221 van portefeuille figuur 1

Figuur 1: Gemiddelde transactieprijs koopwoningen (NVM, 2014) 

Tegelijkertijd is de rol van corporaties veranderd. Woningbouwcorporaties hebben, door een combinatie van politiek ingrijpen en marktveranderingen, minder middelen om te investeren en moeten terug naar de kerntaak waarbij ingezet wordt op het afstoten van woningen in het dure of juist verouderde segment. De pensioenfondsen en verzekeraars bouwden sinds de jaren negentig hun belang in direct vastgoed af en investeren bij voorkeur indirect in Nederlandse huurwoningen of in nieuwbouwprojecten. De gedaalde nieuwbouwproductie naar 35.000 woningen per jaar, waar er in 2008 nog 80.000 werden opgeleverd, heeft bijgedragen aan een verdere schaarste van een hoogwaardig investeringsproduct in Nederland (CBS, 2013; Vastgoedmarkt, 2013).
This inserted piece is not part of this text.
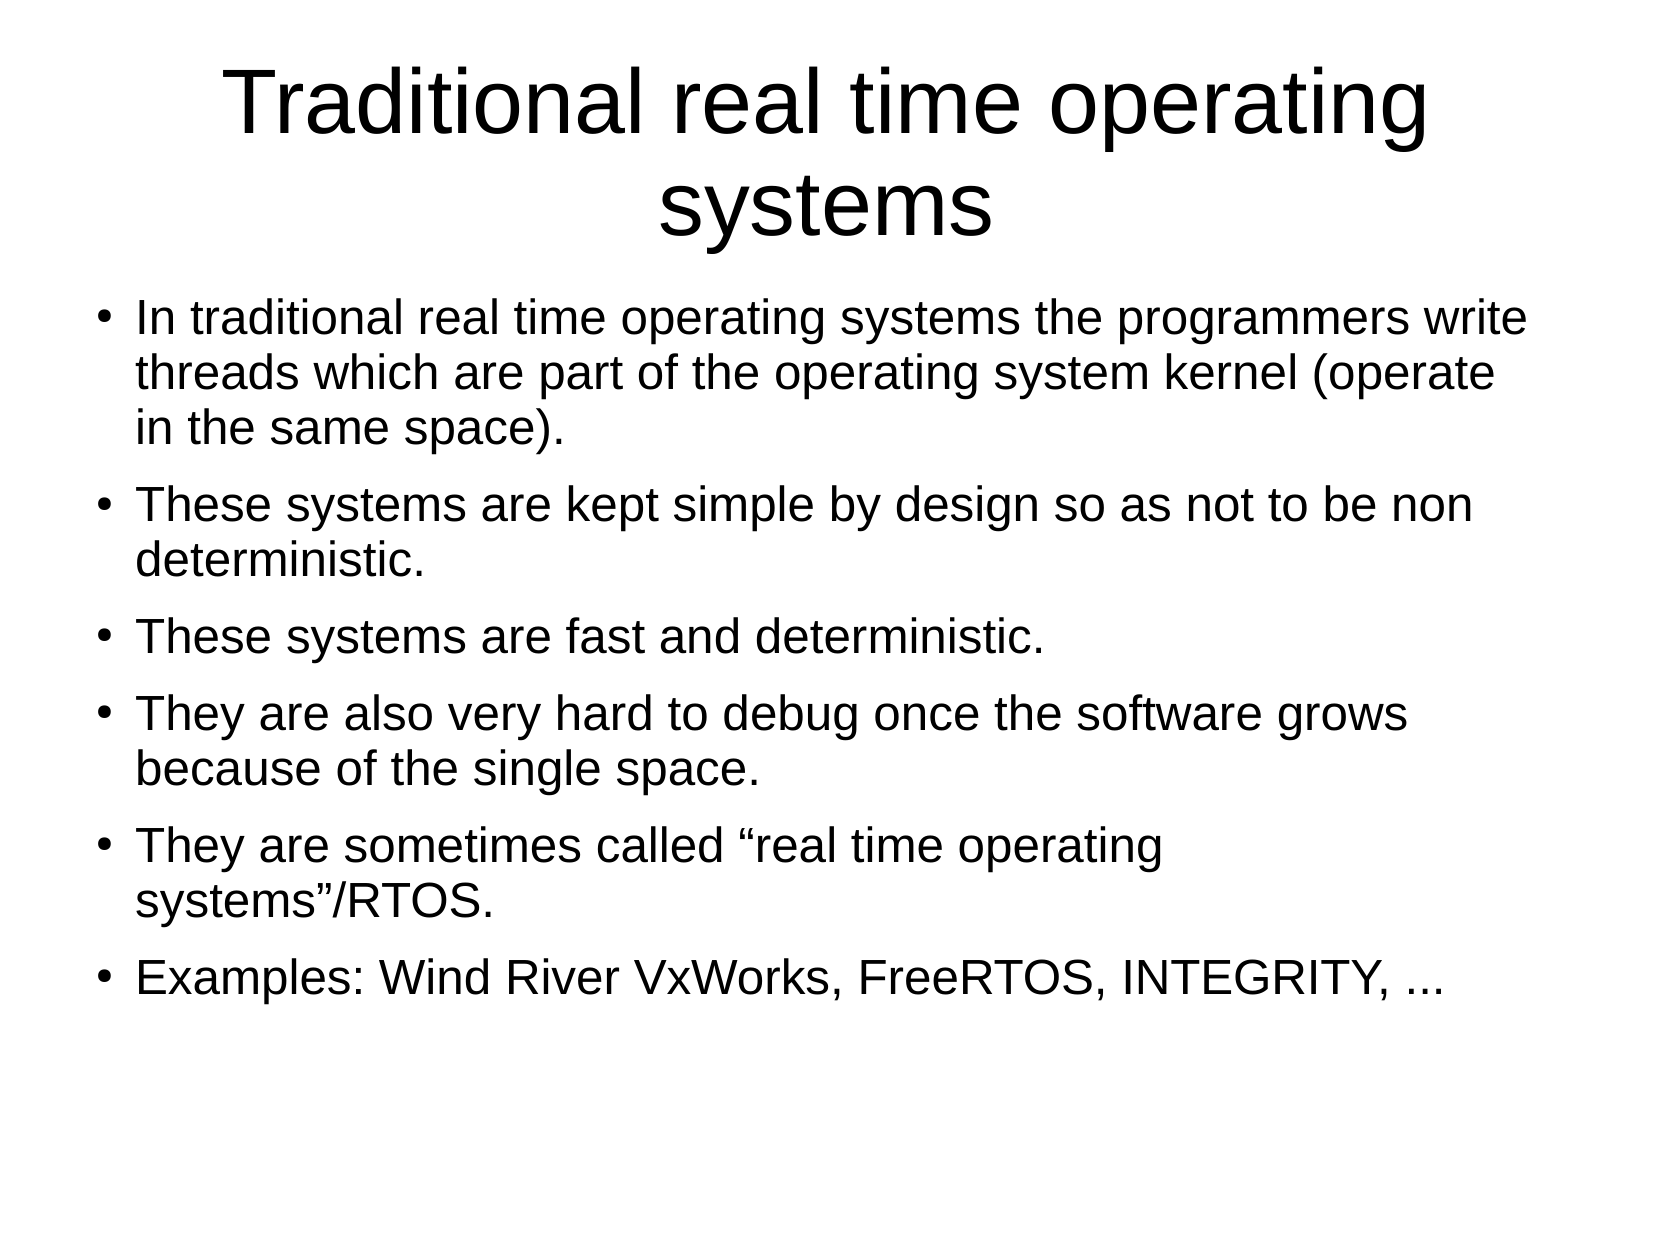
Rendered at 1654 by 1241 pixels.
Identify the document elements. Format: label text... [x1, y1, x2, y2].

“De gedaalde nieuwbouwproductie heeft bijgedragen aan een verdere schaarste van een hoogwaardig investeringsproduct in Nederland.”

Transacties groeien 
De afname van interesse in nieuwe beleggingen onder bestaande spelers heeft de deur geopend voor de toestroom van buitenlands kapitaal, zeker uit landen waar de markten verzadigd zijn en er te lage rendementen gemaakt worden op core-beleggingen zoals huurwoningen. De buitenlandse activiteit op de markt van Nederlandse huurwoningen blijkt in 2014 zeer hoog: ze is goed voor circa 60 procent van het geïnvesteerde volume in huurwoningen, en vooral de grote en complexe portfolio’s worden gekocht. De gemiddelde transactieomvang kreeg, mede hierdoor, dan ook een flinke boost.
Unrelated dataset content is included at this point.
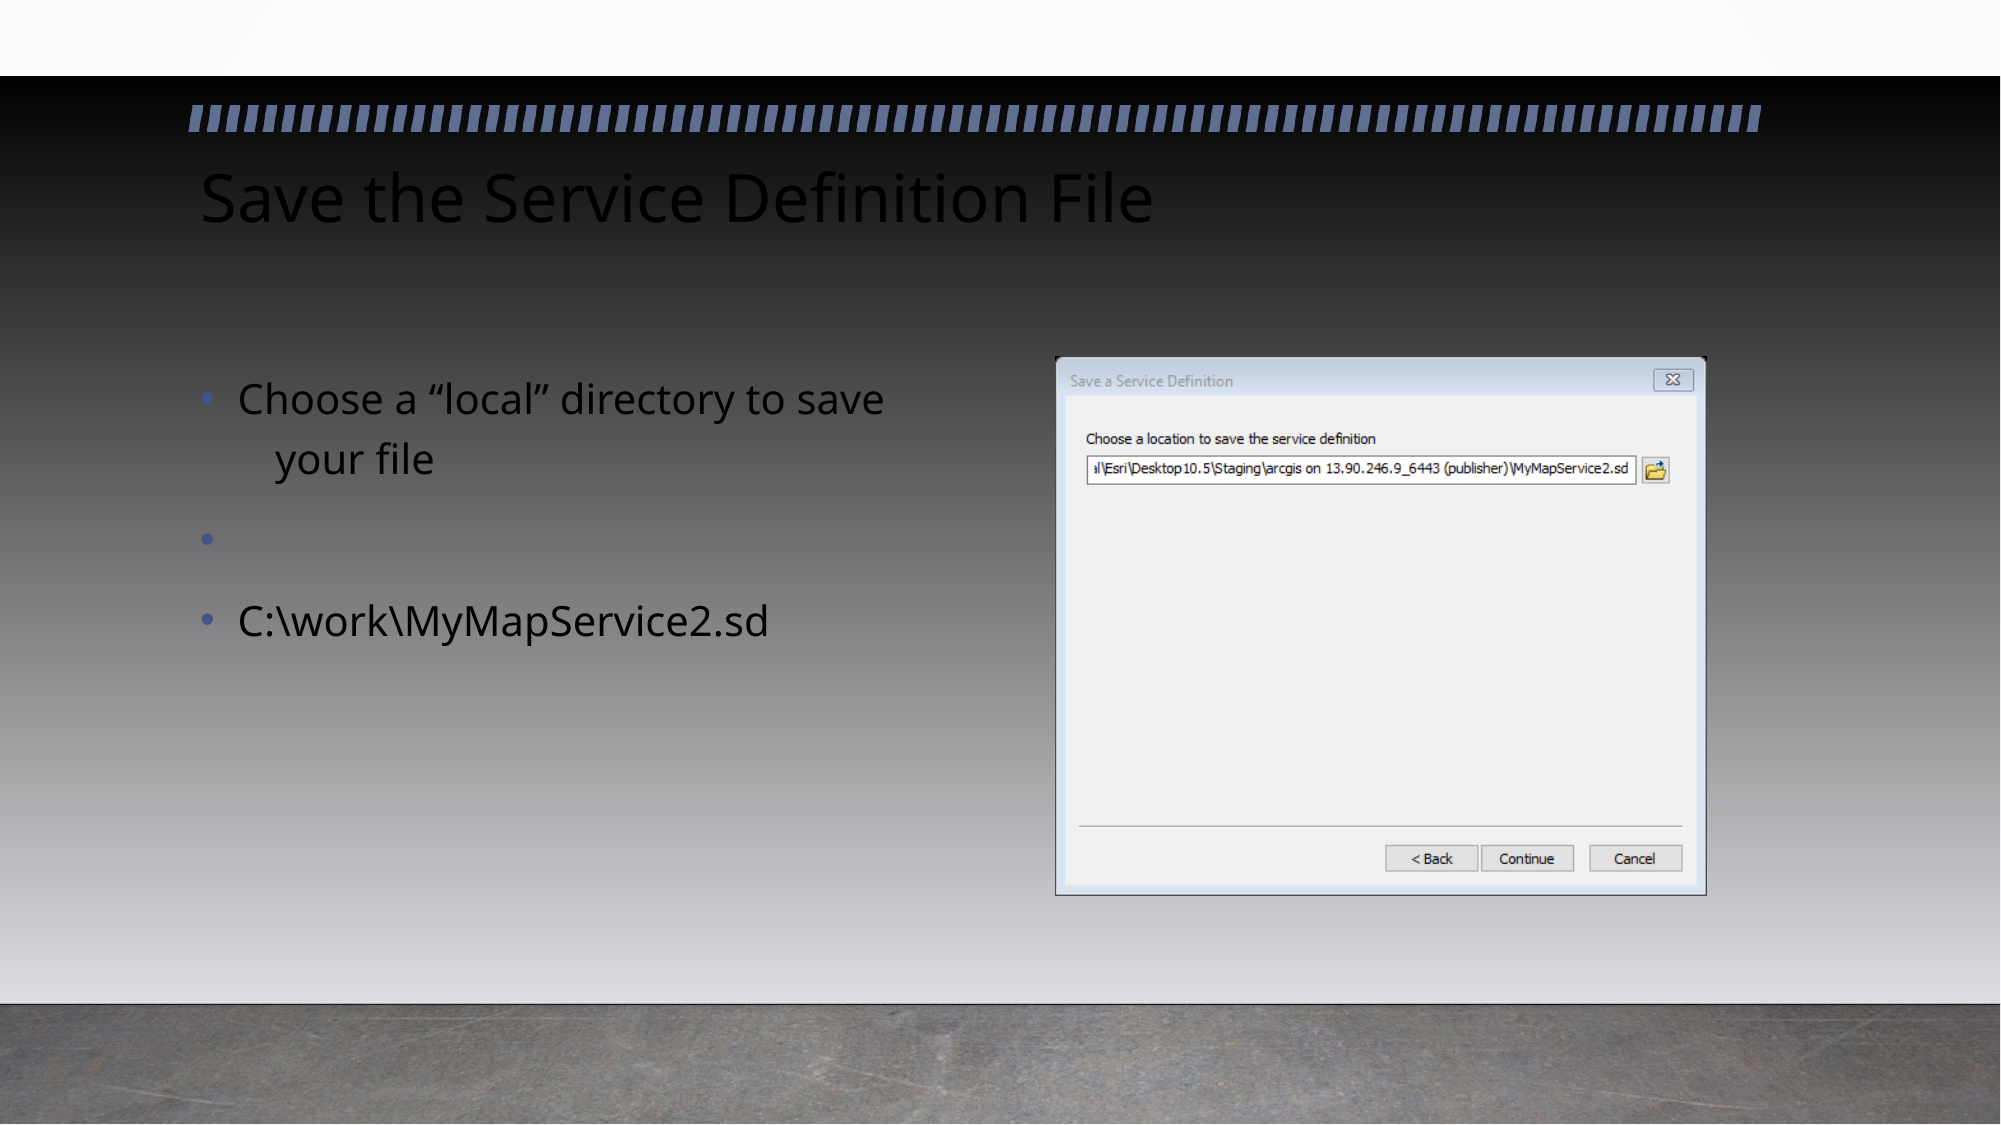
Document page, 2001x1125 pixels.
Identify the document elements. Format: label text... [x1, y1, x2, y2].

picture [1055, 356, 1707, 896]
list Choose a “local” directory to save your file C:\work\MyMapService2.sd [185, 355, 948, 896]
title Save the Service Definition File [185, 157, 1762, 331]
Deze schoot omhoog van 10 miljoen euro per transactie in 2013 naar 27 miljoen euro per transactie in de eerste drie kwartalen van 2014 (zie figuur 2). Opvallend genoeg werden de transacties met buitenlandse beleggers voor een relatief laag bruto aanvangsrendement (BAR) verkocht, oftewel voor een betrekkelijk hoge koopsom. Dit voorjaar werd een portefeuille met 5.500 Vestia-woningen door de Duitse belegger Patrizia (onder voorbehoud) gekocht tegen een BAR van circa 6,3 procent, en werd op de aankoop van woningen van Bouwinvest REIM door de joint venture Aventicum een vergelijkbaar aanvangsrendement gerealiseerd. Dit zijn scherpe rendementen te noemen, zeker in ogenschouw nemende dat een groot deel van de verkochte woningen sociale huurwoningen betreft, waarmee een huurgroei niet vanzelfsprekend is en de huurwaardestijging door het (nieuwe) woningwaarderingsstelsel gemaximeerd is. Het geeft aan dat Aventicum en Patrizia niet alleen aankopen vanwege een stijging van de directe rendementen, maar een deel van hun winst uit het indirecte rendement verwachten te halen, namelijk de waardestijging van de portefeuille.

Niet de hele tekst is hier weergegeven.